DATA TO EXAMINE ->
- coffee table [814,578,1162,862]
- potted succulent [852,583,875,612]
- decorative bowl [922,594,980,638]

--

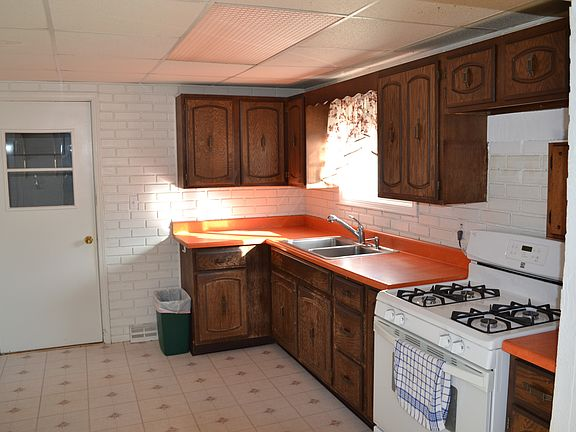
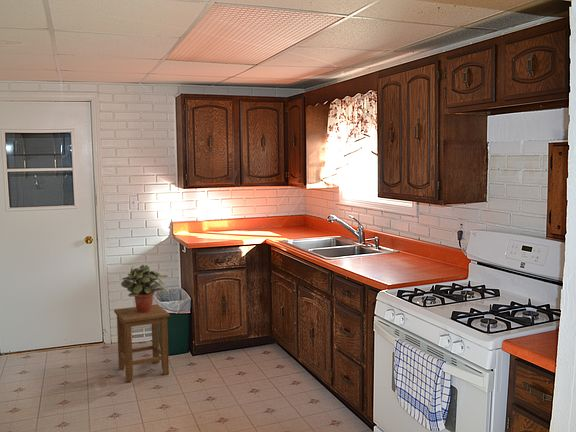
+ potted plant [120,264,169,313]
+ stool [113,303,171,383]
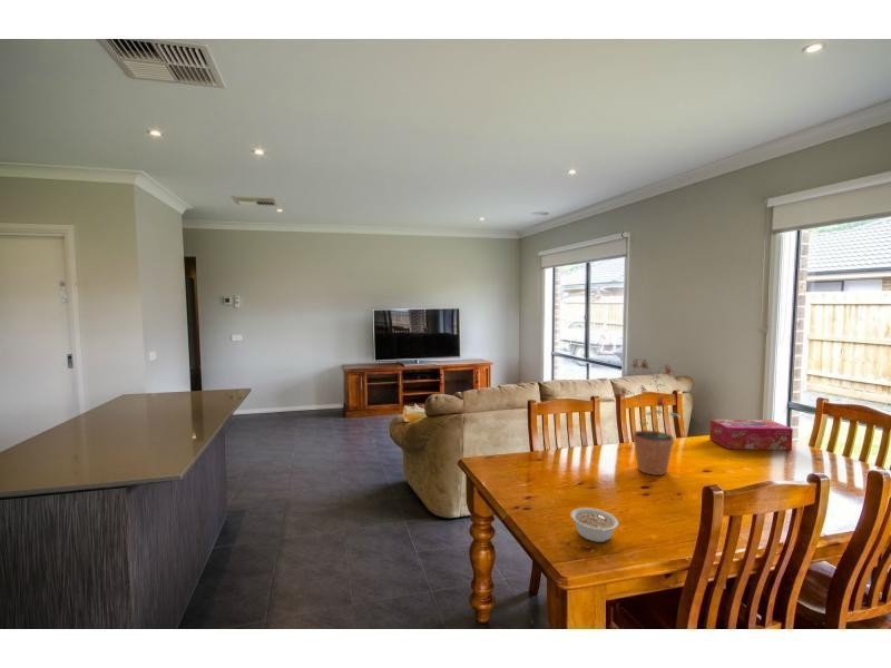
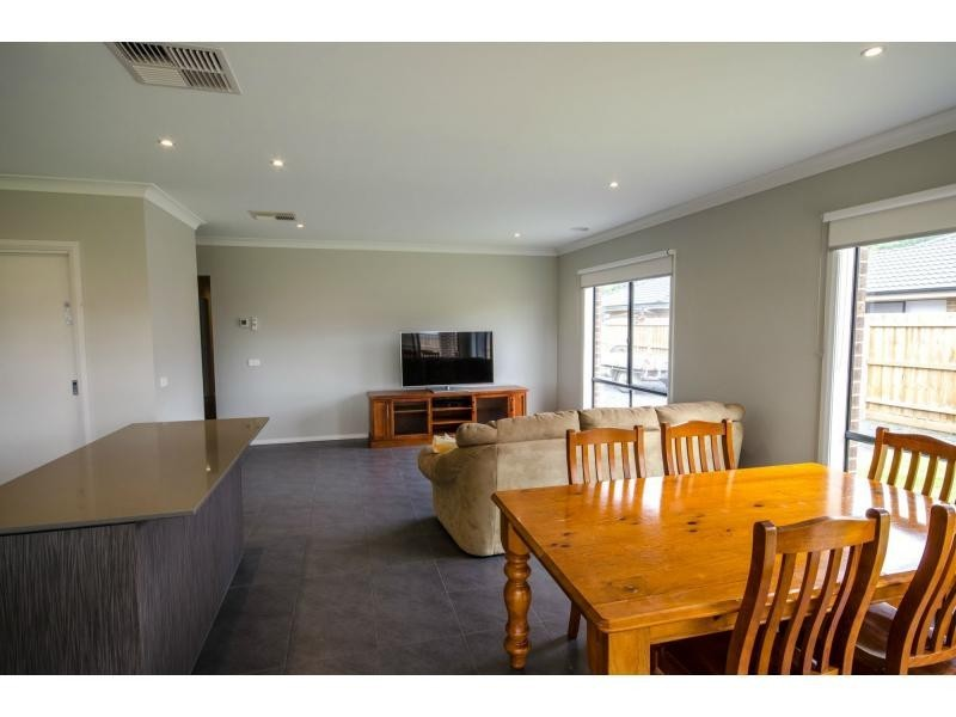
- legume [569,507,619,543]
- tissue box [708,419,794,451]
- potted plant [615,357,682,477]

ABOUT THIS TASK -> Starting at the line above that contains "- legume [569,507,619,543]", repeat each line exactly up to and including the line that contains "- potted plant [615,357,682,477]", and stop there.

RESPONSE TO THIS TASK ->
- legume [569,507,619,543]
- tissue box [708,419,794,451]
- potted plant [615,357,682,477]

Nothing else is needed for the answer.